While scientific studies are divided, there’s mounting evidence that the most widely used class of insecticide—neonicotinoids, neonics for short—may be a factor. Neonics are highly neurotoxic to insects. They work systemically; as they are absorbed into the plant’s tissue, the entire plant becomes involved, including pollen and nectar.
The manufacturers of neonics say that tests of these nicotine-like chemicals show they are not lethal to honeybees. But neonics are a toxin, and the subtle and cumulative consequences of widespread repeated use on bees, and on soil and water have not been thoroughly studied. Neither are the effects known on bees exposed during foraging to a combination of neonics and other pesticides, nor is there sufficient little data for their effect on wild bees, moths, hoverflies and other pollinators. Finally, it is also suspected that chronic neonic exposure weakens bees, making them more susceptible to parasites and pathogens. Meantime, production of neonics worldwide continues to increase.

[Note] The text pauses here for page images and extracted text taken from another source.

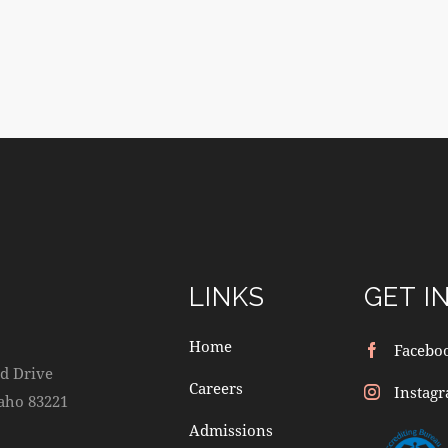
LINKS
GET I
Home
Facebo
d Drive
Careers
Instag
daho 83221
Admissions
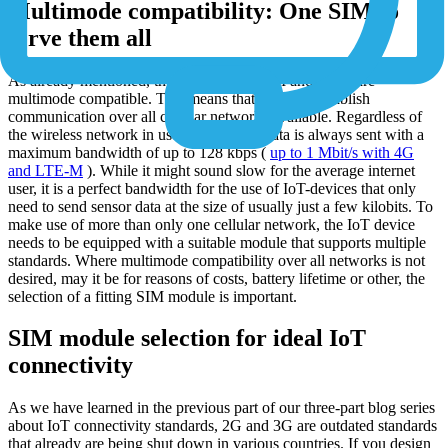
Multimode compatibility: One SIM to
serve them all
As already mentioned, the 1NCE Flexi SIM and eSIM are
multimode compatible. This means that they can establish
communication over all cellular networks available. Regardless of
the wireless network in use, with 1NCE data is always sent with a
maximum bandwidth of up to 128 kbps (
up to 1 Mbit/s with 4G
and LTE-M
). While it might sound slow for the average internet
user, it is a perfect bandwidth for the use of IoT-devices that only
need to send sensor data at the size of usually just a few kilobits. To
make use of more than only one cellular network, the IoT device
needs to be equipped with a suitable module that supports multiple
standards. Where multimode compatibility over all networks is not
desired, may it be for reasons of costs, battery lifetime or other, the
selection of a fitting SIM module is important.
SIM module selection for ideal IoT
connectivity
As we have learned in the previous part of our three-part blog series
about IoT connectivity standards, 2G and 3G are outdated standards
that already are being shut down in various countries. If you design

Within the last several weeks, two incidents have happened that give one pause to reflect on the widespread use of neonics in agriculture, in landscaping and in backyard gardening.
In one incident, 37 million bees died in Elmwood, Ontario, Canada when a beekeeper lost 600 hives in his honey operation. Dave Schuit blamed it on neonics. “Once the corn started to get planted, our bees died by the millions,” he said. Neonic pesticides are often used to coat corn seed; the corn is planted by blowing the seeds into the air, and with them comes pesticide dust. An examination of the dead bees by Purdue University reportedly showed traces of two neonics: thiamethoxam and clothianidin.